Date of Conferral



Doctor of Education (Ed.D.)




Roberta Liebler; Pamela Warrick


Despite the current emphasis on differentiating instruction to accommodate individual student learning needs, most reading instruction is taught primarily in static small groups or whole group settings. However, the use of flexible reading groups for reading instruction allows students to be appropriately challenged and avoids labeling a student's reading readiness as stagnant. This study examines the relationship between flexible reading groups and reading achievement of 130 fifth grade students in one elementary school. The theoretical base for the research is grounded in the constructivist theory as supported by Vygotsky and Bruner. In this quasi-experimental quantitative research study, the effect of flexible reading groups on reading achievement was examined using a within-subject pretest and posttest single group design to compare gain scores using the Standardized Test of Achievement in Reading.
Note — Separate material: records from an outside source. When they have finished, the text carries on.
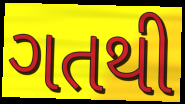
ગતથીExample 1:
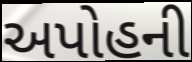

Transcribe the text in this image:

અપોહની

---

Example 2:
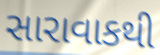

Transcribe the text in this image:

સારાવાકથી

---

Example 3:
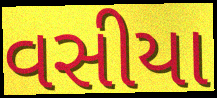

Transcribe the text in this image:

વસીયા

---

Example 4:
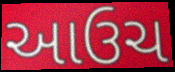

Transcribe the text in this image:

આઉચ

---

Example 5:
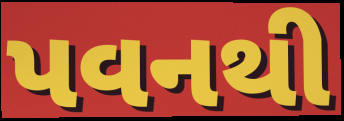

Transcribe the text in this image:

પવનથીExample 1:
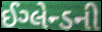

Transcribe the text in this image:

ઈગ્લેન્ડની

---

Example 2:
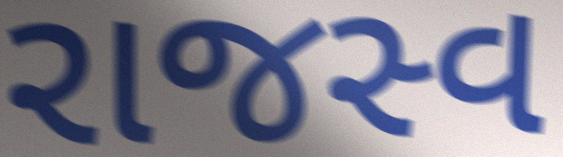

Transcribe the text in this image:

રાજસ્વ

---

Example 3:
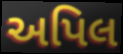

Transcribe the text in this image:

અપિલ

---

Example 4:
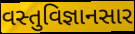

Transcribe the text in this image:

The scores compared an eight week period of whole group instruction to an eight week period of flexible group instruction on the reading assessment. Data from the gain scores of the groups were statistically analyzed using a paired samples t test to determine whether or not the flexible reading groups had a positive effect on reading achievement. Statistical analysis yielded a statistically significant difference t(129) = 3.82, p < .05 which was interpreted to mean that flexible reading groups significantly enhanced student learning. This study will contribute to the most recent research on flexible grouping and reading instruction by focusing on the implementation of flexible reading groups and establishing data to support the research on flexible group instruction. This study contributes to social change by providing educators with knowledge on differentiated instruction through the implementation of flexible groups as it relates to reading achievement.